Ein Schwerpunkt der bisherigen Untersuchungen des Verfassers war O. Broneers Ausgrabung der unterirdischen Brunnenanlage in den Jahren 1937 und 1938, deren Publikation bereits ein Jahr danach erfolgte. Jedoch wurden die keramischen Funde von Broneer nur ausschnittweise und ohne Angabe der Fundhöhe vorgelegt. Ziel der erneuten Beschäftigung mit der Brunnenanlage ist es, präzisere Informationen zum Zeitpunkt der Anlage, der Nutzung und der Zerstörung der Brunnenanlage zu liefern. Als erste vorläufige Ergebnisse können die Entwicklung einer ‘idealisierten’ Schichtenabfolge und die Erweiterung eines bereits von Broneer festgestellten Gefäß-Deposits aus der Nutzungsphase des Brunnens angeführt werden.

Besonders die mykenische Keramik aus dem Bereich des mykenischen Nordost-Aufganges und anderer SH IIIB2 Spät- bis SH IIIC Früh-zeitlicher Deposits zeigt Verwandtschaft mit dem nutzungszeitlichen Gefäß-Desposit, wodurch der von A. Furumark, J.B. Rutter und P.A. Mountjoy gemachte Datierungsvorschlag bestätigt wird. Auch Broneers Annahme einer mehr oder weniger einmaligen Zuschüttung der Brunnenanlage wird durch das bisherige Materialstudium erhärtet. Als Gründe für diese Annahme lassen sich sowohl die bereits von Broneer festgestellten zahlreichen Anpassungen, die fast über die gesamte Tiefe des Schachtes reichen, als auch der weitgehend einheitliche Charakter der eingefüllten Keramik anführen. Hinzu kommt, daß jene mykenische Keramik, die nach stilistischen Kriterien eindeutig später als die Masse des eingefüllten Materials anzusetzen ist, bislang in wesentlich geringerem Umfang nachzuweisen ist und vor allem in den obersten, nicht rein prähistorischen, sondern chronologisch gemischten Abhüben angetroffen wurde.
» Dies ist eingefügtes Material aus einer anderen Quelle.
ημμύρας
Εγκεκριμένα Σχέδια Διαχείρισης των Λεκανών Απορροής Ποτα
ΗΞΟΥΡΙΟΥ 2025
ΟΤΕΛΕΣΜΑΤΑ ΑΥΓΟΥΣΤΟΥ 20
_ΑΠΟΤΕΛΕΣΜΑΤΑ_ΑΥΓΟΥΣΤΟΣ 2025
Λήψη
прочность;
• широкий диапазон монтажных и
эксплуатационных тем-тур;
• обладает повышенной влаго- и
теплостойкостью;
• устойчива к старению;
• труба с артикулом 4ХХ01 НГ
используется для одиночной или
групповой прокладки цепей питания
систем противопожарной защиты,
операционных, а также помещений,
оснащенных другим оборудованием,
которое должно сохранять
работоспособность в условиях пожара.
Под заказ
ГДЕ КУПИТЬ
Gerade das erneute Studium des prähistorischen Fundmaterials vom Nordhang und insbesondere von der unterirdischen Brunnenanlage und dem mykenischen Nordost-Aufgang bereichert das bisherige Bild der bronzezeitlichen Akropolis und stellt die Diskussion der historischen Bewertung des spätbronzezeitlichen Athen auf eine gesicherte Basis.